Problem to solve: Identify all lines of the data containing the string "pixels" and copy them.

Provided entries:
--- START ---

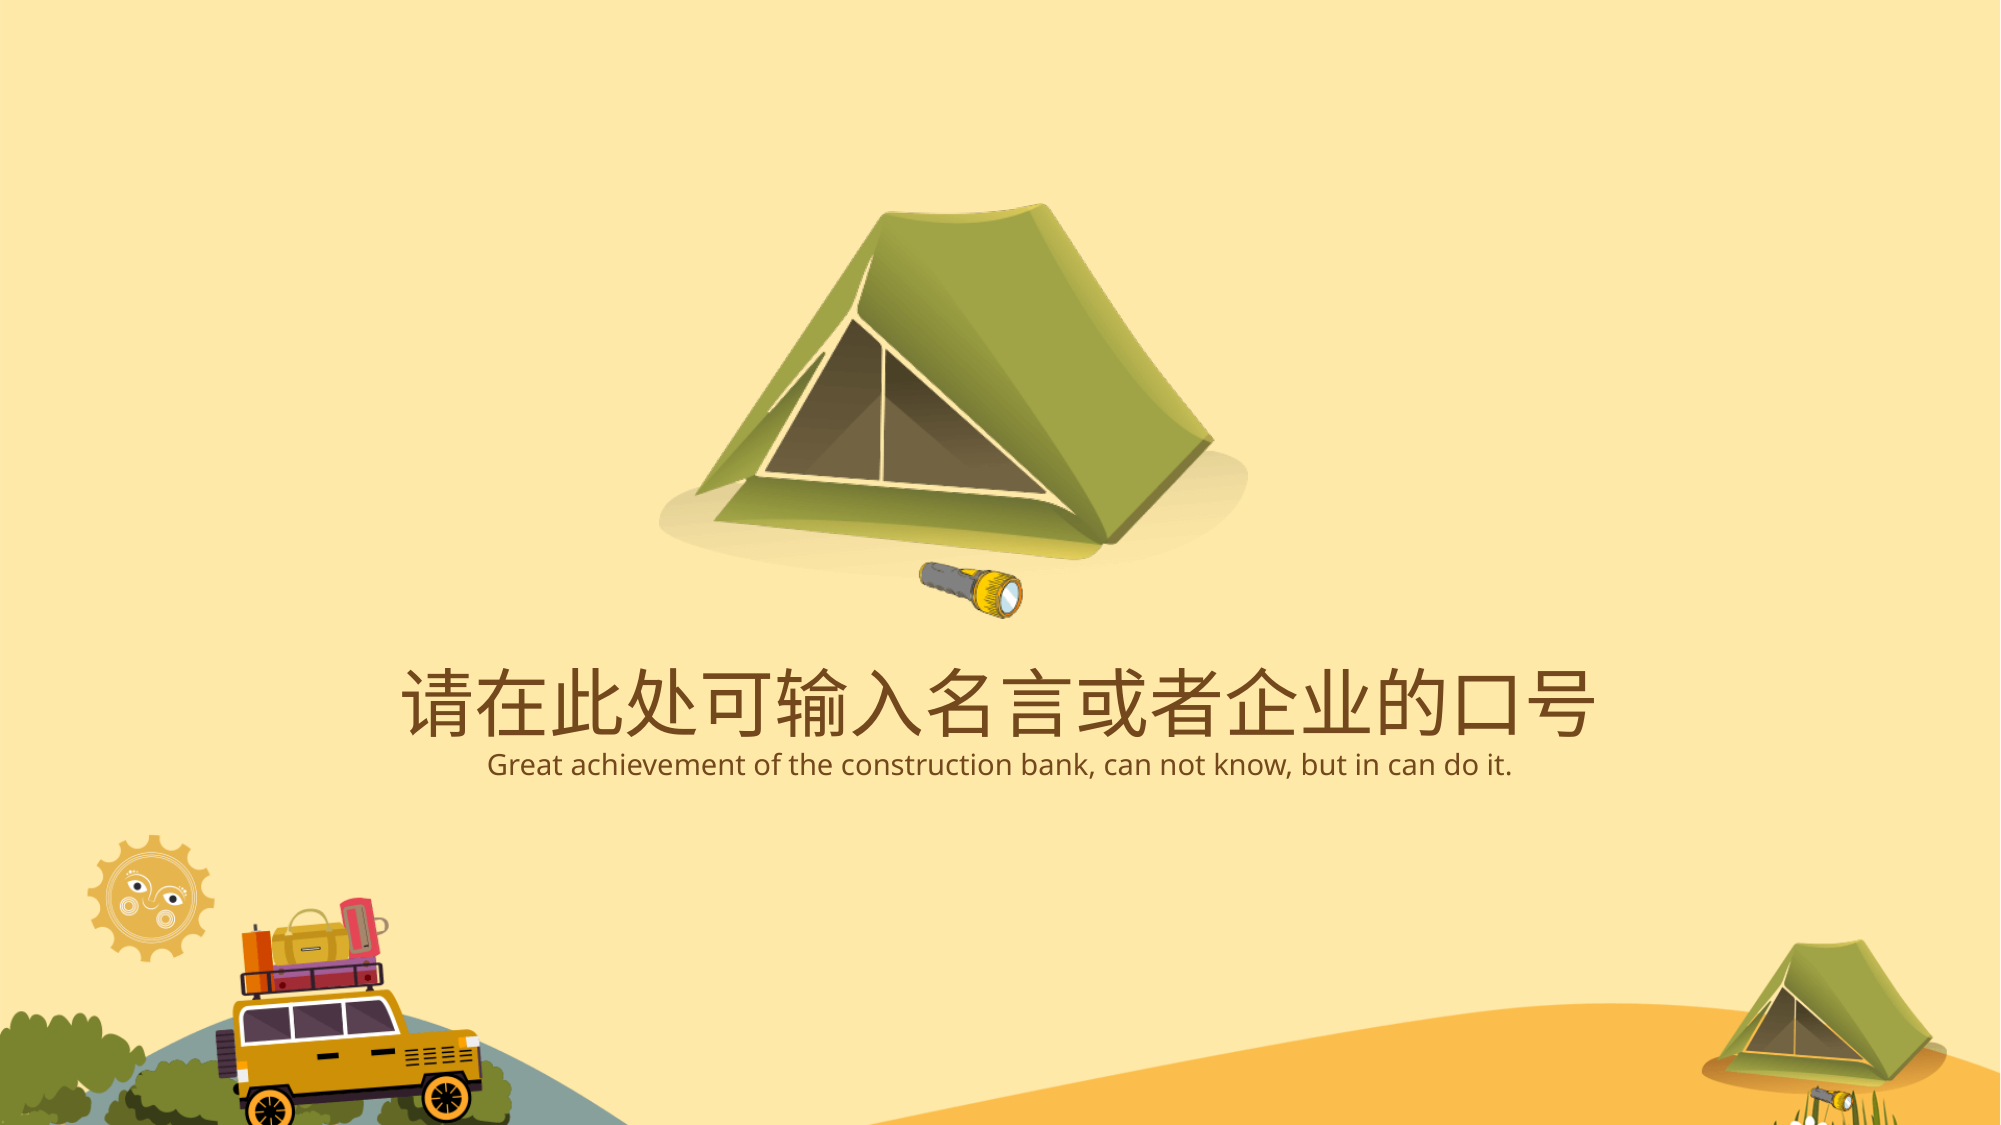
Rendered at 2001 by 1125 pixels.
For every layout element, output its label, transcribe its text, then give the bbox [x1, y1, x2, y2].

--- END ---
--- START ---

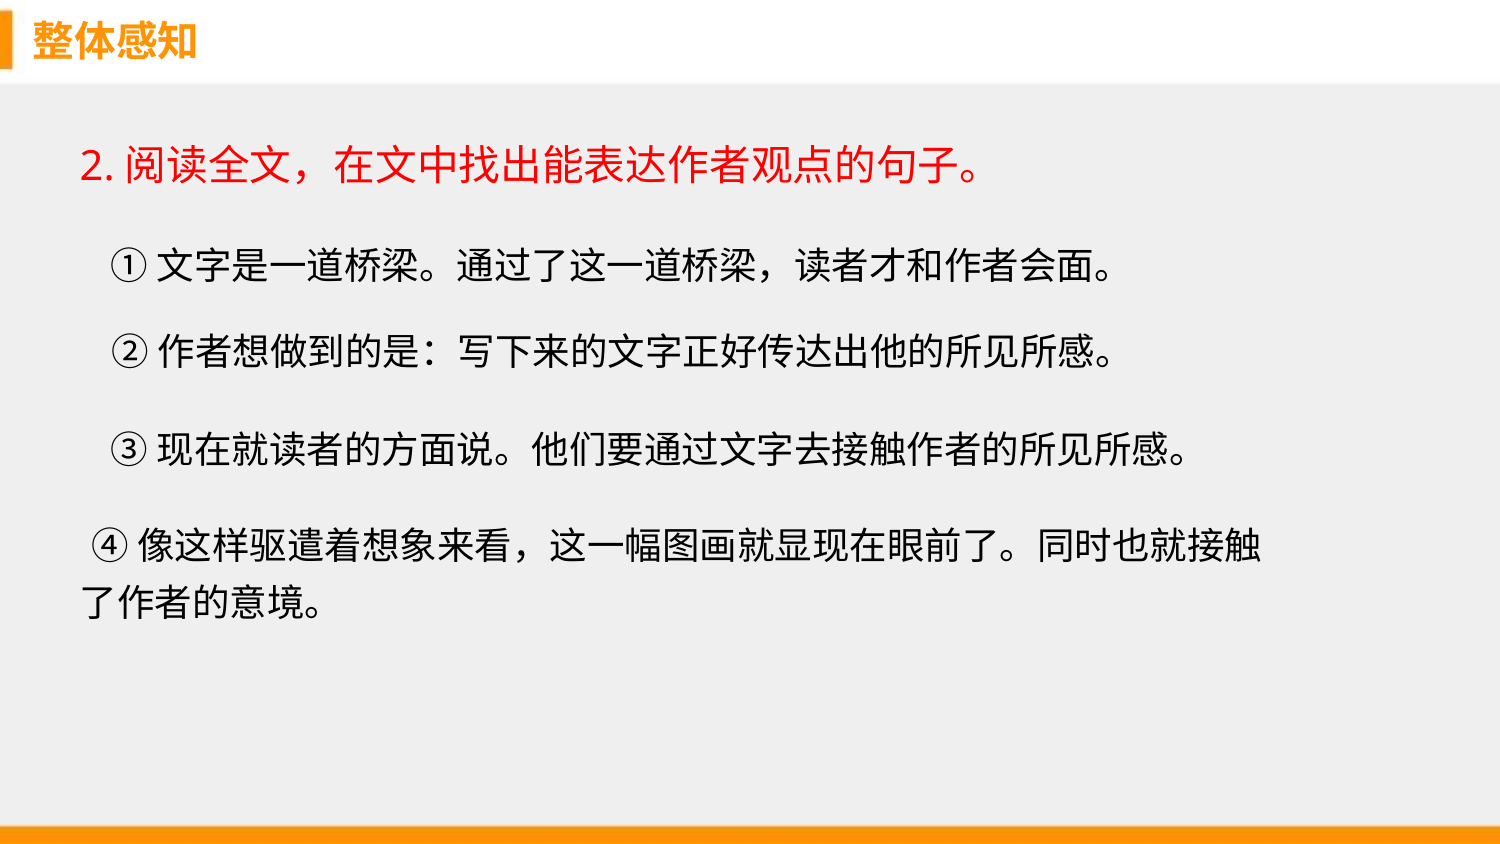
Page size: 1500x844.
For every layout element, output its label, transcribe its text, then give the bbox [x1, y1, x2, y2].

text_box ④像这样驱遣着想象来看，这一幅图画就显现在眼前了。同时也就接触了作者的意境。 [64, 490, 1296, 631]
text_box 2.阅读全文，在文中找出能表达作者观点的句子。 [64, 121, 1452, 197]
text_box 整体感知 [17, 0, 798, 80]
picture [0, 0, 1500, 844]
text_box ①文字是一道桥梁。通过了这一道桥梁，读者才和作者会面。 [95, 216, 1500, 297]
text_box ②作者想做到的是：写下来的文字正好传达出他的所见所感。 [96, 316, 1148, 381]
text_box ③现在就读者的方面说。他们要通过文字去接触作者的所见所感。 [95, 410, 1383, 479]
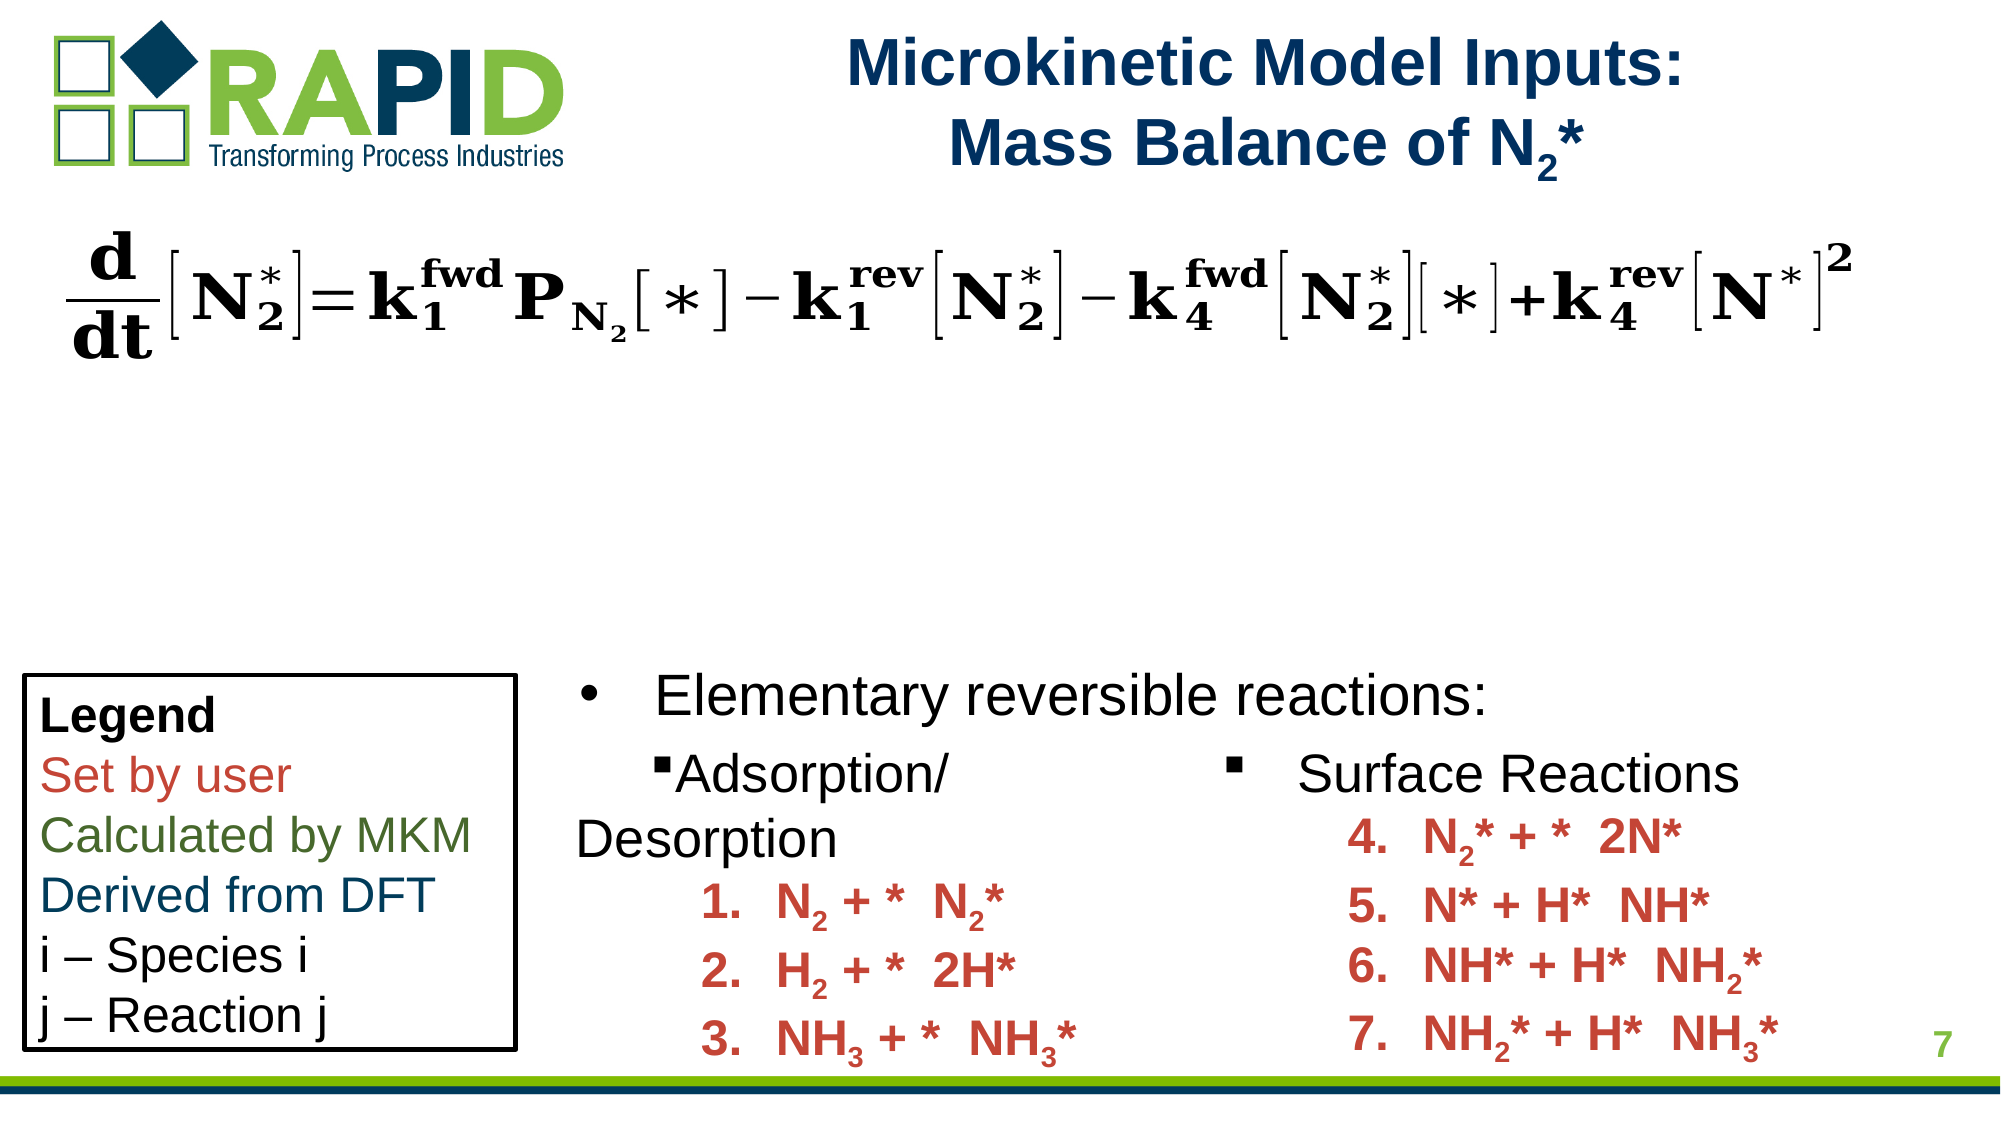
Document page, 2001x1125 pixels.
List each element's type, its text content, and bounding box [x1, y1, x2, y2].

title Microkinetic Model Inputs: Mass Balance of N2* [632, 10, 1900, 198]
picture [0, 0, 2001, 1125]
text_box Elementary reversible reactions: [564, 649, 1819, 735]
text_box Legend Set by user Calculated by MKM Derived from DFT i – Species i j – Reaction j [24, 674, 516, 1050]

--- END ---

Task answer:
Rendered at 2001 by 1125 pixels.
Document page, 2001x1125 pixels.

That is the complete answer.